Segment Start: Data excerpts

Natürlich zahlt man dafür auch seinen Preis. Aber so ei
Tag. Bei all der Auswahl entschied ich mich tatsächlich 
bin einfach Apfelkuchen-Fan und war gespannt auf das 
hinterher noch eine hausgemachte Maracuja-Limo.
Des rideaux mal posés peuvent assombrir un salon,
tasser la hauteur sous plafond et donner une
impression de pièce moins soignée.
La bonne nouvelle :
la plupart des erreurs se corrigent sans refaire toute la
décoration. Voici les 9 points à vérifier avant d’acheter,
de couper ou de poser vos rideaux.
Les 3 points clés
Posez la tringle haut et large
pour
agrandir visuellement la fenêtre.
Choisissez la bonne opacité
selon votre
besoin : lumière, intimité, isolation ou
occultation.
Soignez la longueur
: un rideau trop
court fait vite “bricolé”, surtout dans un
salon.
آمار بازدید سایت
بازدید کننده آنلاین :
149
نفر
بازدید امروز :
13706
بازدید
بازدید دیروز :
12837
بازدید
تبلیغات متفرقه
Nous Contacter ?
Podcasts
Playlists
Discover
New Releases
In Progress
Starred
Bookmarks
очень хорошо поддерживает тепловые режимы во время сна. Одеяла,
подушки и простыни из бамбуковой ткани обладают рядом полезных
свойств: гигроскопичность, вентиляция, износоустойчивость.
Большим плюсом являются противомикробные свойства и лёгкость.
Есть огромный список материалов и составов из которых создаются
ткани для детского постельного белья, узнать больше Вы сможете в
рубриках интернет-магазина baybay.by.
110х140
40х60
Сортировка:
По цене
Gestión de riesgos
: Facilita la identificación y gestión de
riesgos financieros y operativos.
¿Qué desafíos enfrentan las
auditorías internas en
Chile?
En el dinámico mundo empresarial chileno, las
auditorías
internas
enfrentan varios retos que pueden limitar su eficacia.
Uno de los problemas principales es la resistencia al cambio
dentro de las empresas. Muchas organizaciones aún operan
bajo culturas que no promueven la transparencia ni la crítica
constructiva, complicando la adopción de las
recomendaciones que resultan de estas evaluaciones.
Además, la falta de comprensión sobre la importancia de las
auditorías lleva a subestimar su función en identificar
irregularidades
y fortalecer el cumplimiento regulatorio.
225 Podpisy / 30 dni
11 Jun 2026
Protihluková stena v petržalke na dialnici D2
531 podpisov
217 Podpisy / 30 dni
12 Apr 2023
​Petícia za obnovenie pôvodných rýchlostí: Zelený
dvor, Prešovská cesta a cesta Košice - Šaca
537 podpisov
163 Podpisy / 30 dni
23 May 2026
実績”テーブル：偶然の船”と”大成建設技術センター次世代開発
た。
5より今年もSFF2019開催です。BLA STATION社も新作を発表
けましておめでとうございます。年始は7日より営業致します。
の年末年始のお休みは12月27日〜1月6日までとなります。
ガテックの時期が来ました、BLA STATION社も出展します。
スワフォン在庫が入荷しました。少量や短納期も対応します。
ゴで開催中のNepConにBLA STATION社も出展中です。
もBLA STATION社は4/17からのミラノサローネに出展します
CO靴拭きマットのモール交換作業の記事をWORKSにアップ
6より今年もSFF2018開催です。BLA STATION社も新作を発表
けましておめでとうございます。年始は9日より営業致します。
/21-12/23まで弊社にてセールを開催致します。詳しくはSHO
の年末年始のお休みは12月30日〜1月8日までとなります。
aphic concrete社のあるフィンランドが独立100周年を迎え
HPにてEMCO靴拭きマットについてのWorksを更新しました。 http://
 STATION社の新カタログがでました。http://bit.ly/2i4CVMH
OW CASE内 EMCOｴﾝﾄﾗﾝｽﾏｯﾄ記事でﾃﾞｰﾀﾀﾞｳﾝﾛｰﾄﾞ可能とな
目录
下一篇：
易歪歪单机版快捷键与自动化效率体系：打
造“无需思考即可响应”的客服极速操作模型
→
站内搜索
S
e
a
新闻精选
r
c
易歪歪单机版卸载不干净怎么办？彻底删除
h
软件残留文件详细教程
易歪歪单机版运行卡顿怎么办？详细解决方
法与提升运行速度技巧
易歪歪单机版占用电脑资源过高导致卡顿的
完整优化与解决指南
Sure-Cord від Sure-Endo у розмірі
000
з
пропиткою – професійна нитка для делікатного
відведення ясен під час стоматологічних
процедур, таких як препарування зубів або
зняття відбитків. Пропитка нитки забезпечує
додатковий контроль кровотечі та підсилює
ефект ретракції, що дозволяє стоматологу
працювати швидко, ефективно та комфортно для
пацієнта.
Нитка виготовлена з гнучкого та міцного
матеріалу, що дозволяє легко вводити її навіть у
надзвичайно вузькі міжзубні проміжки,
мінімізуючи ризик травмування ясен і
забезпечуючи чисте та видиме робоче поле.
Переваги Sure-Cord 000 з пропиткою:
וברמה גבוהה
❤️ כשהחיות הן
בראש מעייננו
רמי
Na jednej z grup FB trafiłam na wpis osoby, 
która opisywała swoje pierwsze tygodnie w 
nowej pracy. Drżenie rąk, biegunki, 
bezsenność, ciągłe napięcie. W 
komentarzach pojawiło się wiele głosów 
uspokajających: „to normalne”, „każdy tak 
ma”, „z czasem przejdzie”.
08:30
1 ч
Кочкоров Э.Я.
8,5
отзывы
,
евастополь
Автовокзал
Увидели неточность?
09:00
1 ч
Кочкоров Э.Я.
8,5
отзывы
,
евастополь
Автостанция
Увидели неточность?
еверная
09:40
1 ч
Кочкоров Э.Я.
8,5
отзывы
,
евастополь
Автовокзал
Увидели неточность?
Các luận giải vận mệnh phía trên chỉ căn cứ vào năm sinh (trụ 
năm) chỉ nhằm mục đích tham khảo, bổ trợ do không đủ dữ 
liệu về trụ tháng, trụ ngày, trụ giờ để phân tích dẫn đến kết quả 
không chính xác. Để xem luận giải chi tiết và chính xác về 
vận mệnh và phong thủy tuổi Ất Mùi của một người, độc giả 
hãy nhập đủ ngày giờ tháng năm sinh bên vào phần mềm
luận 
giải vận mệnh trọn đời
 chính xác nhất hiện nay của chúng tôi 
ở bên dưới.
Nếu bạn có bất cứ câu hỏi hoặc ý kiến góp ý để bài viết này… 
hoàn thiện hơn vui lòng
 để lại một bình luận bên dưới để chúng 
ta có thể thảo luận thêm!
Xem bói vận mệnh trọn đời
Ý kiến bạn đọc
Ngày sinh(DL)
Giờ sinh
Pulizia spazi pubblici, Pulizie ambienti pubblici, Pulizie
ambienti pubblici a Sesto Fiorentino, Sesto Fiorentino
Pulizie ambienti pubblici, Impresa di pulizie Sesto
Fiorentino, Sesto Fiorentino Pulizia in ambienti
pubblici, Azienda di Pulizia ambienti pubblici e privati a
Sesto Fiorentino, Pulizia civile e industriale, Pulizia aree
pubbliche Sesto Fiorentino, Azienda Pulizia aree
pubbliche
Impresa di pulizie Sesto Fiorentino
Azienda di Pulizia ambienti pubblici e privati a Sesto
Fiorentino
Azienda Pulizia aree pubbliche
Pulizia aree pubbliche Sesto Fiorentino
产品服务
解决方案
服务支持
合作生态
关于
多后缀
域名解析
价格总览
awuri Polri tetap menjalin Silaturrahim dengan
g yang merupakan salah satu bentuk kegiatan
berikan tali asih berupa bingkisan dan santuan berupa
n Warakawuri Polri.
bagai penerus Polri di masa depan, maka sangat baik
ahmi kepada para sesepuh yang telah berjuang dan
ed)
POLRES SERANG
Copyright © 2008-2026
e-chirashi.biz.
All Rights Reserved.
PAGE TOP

Segment End: Data excerpts

- What is being asked
Would you retype the records above without changing a word?

- Solution to the problem
Natürlich zahlt man dafür auch seinen Preis. Aber so ei
Tag. Bei all der Auswahl entschied ich mich tatsächlich 
bin einfach Apfelkuchen-Fan und war gespannt auf das 
hinterher noch eine hausgemachte Maracuja-Limo.
Des rideaux mal posés peuvent assombrir un salon,
tasser la hauteur sous plafond et donner une
impression de pièce moins soignée.
La bonne nouvelle :
la plupart des erreurs se corrigent sans refaire toute la
décoration. Voici les 9 points à vérifier avant d’acheter,
de couper ou de poser vos rideaux.
Les 3 points clés
Posez la tringle haut et large
pour
agrandir visuellement la fenêtre.
Choisissez la bonne opacité
selon votre
besoin : lumière, intimité, isolation ou
occultation.
Soignez la longueur
: un rideau trop
court fait vite “bricolé”, surtout dans un
salon.
آمار بازدید سایت
بازدید کننده آنلاین :
149
نفر
بازدید امروز :
13706
بازدید
بازدید دیروز :
12837
بازدید
تبلیغات متفرقه
Nous Contacter ?
Podcasts
Playlists
Discover
New Releases
In Progress
Starred
Bookmarks
очень хорошо поддерживает тепловые режимы во время сна. Одеяла,
подушки и простыни из бамбуковой ткани обладают рядом полезных
свойств: гигроскопичность, вентиляция, износоустойчивость.
Большим плюсом являются противомикробные свойства и лёгкость.
Есть огромный список материалов и составов из которых создаются
ткани для детского постельного белья, узнать больше Вы сможете в
рубриках интернет-магазина baybay.by.
110х140
40х60
Сортировка:
По цене
Gestión de riesgos
: Facilita la identificación y gestión de
riesgos financieros y operativos.
¿Qué desafíos enfrentan las
auditorías internas en
Chile?
En el dinámico mundo empresarial chileno, las
auditorías
internas
enfrentan varios retos que pueden limitar su eficacia.
Uno de los problemas principales es la resistencia al cambio
dentro de las empresas. Muchas organizaciones aún operan
bajo culturas que no promueven la transparencia ni la crítica
constructiva, complicando la adopción de las
recomendaciones que resultan de estas evaluaciones.
Además, la falta de comprensión sobre la importancia de las
auditorías lleva a subestimar su función en identificar
irregularidades
y fortalecer el cumplimiento regulatorio.
225 Podpisy / 30 dni
11 Jun 2026
Protihluková stena v petržalke na dialnici D2
531 podpisov
217 Podpisy / 30 dni
12 Apr 2023
​Petícia za obnovenie pôvodných rýchlostí: Zelený
dvor, Prešovská cesta a cesta Košice - Šaca
537 podpisov
163 Podpisy / 30 dni
23 May 2026
実績”テーブル：偶然の船”と”大成建設技術センター次世代開発
た。
5より今年もSFF2019開催です。BLA STATION社も新作を発表
けましておめでとうございます。年始は7日より営業致します。
の年末年始のお休みは12月27日〜1月6日までとなります。
ガテックの時期が来ました、BLA STATION社も出展します。
スワフォン在庫が入荷しました。少量や短納期も対応します。
ゴで開催中のNepConにBLA STATION社も出展中です。
もBLA STATION社は4/17からのミラノサローネに出展します
CO靴拭きマットのモール交換作業の記事をWORKSにアップ
6より今年もSFF2018開催です。BLA STATION社も新作を発表
けましておめでとうございます。年始は9日より営業致します。
/21-12/23まで弊社にてセールを開催致します。詳しくはSHO
の年末年始のお休みは12月30日〜1月8日までとなります。
aphic concrete社のあるフィンランドが独立100周年を迎え
HPにてEMCO靴拭きマットについてのWorksを更新しました。 http://
 STATION社の新カタログがでました。http://bit.ly/2i4CVMH
OW CASE内 EMCOｴﾝﾄﾗﾝｽﾏｯﾄ記事でﾃﾞｰﾀﾀﾞｳﾝﾛｰﾄﾞ可能とな
目录
下一篇：
易歪歪单机版快捷键与自动化效率体系：打
造“无需思考即可响应”的客服极速操作模型
→
站内搜索
S
e
a
新闻精选
r
c
易歪歪单机版卸载不干净怎么办？彻底删除
h
软件残留文件详细教程
易歪歪单机版运行卡顿怎么办？详细解决方
法与提升运行速度技巧
易歪歪单机版占用电脑资源过高导致卡顿的
完整优化与解决指南
Sure-Cord від Sure-Endo у розмірі
000
з
пропиткою – професійна нитка для делікатного
відведення ясен під час стоматологічних
процедур, таких як препарування зубів або
зняття відбитків. Пропитка нитки забезпечує
додатковий контроль кровотечі та підсилює
ефект ретракції, що дозволяє стоматологу
працювати швидко, ефективно та комфортно для
пацієнта.
Нитка виготовлена з гнучкого та міцного
матеріалу, що дозволяє легко вводити її навіть у
надзвичайно вузькі міжзубні проміжки,
мінімізуючи ризик травмування ясен і
забезпечуючи чисте та видиме робоче поле.
Переваги Sure-Cord 000 з пропиткою:
וברמה גבוהה
❤️ כשהחיות הן
בראש מעייננו
רמי
Na jednej z grup FB trafiłam na wpis osoby, 
która opisywała swoje pierwsze tygodnie w 
nowej pracy. Drżenie rąk, biegunki, 
bezsenność, ciągłe napięcie. W 
komentarzach pojawiło się wiele głosów 
uspokajających: „to normalne”, „każdy tak 
ma”, „z czasem przejdzie”.
08:30
1 ч
Кочкоров Э.Я.
8,5
отзывы
,
евастополь
Автовокзал
Увидели неточность?
09:00
1 ч
Кочкоров Э.Я.
8,5
отзывы
,
евастополь
Автостанция
Увидели неточность?
еверная
09:40
1 ч
Кочкоров Э.Я.
8,5
отзывы
,
евастополь
Автовокзал
Увидели неточность?
Các luận giải vận mệnh phía trên chỉ căn cứ vào năm sinh (trụ 
năm) chỉ nhằm mục đích tham khảo, bổ trợ do không đủ dữ 
liệu về trụ tháng, trụ ngày, trụ giờ để phân tích dẫn đến kết quả 
không chính xác. Để xem luận giải chi tiết và chính xác về 
vận mệnh và phong thủy tuổi Ất Mùi của một người, độc giả 
hãy nhập đủ ngày giờ tháng năm sinh bên vào phần mềm
luận 
giải vận mệnh trọn đời
 chính xác nhất hiện nay của chúng tôi 
ở bên dưới.
Nếu bạn có bất cứ câu hỏi hoặc ý kiến góp ý để bài viết này… 
hoàn thiện hơn vui lòng
 để lại một bình luận bên dưới để chúng 
ta có thể thảo luận thêm!
Xem bói vận mệnh trọn đời
Ý kiến bạn đọc
Ngày sinh(DL)
Giờ sinh
Pulizia spazi pubblici, Pulizie ambienti pubblici, Pulizie
ambienti pubblici a Sesto Fiorentino, Sesto Fiorentino
Pulizie ambienti pubblici, Impresa di pulizie Sesto
Fiorentino, Sesto Fiorentino Pulizia in ambienti
pubblici, Azienda di Pulizia ambienti pubblici e privati a
Sesto Fiorentino, Pulizia civile e industriale, Pulizia aree
pubbliche Sesto Fiorentino, Azienda Pulizia aree
pubbliche
Impresa di pulizie Sesto Fiorentino
Azienda di Pulizia ambienti pubblici e privati a Sesto
Fiorentino
Azienda Pulizia aree pubbliche
Pulizia aree pubbliche Sesto Fiorentino
产品服务
解决方案
服务支持
合作生态
关于
多后缀
域名解析
价格总览
awuri Polri tetap menjalin Silaturrahim dengan
g yang merupakan salah satu bentuk kegiatan
berikan tali asih berupa bingkisan dan santuan berupa
n Warakawuri Polri.
bagai penerus Polri di masa depan, maka sangat baik
ahmi kepada para sesepuh yang telah berjuang dan
ed)
POLRES SERANG
Copyright © 2008-2026
e-chirashi.biz.
All Rights Reserved.
PAGE TOP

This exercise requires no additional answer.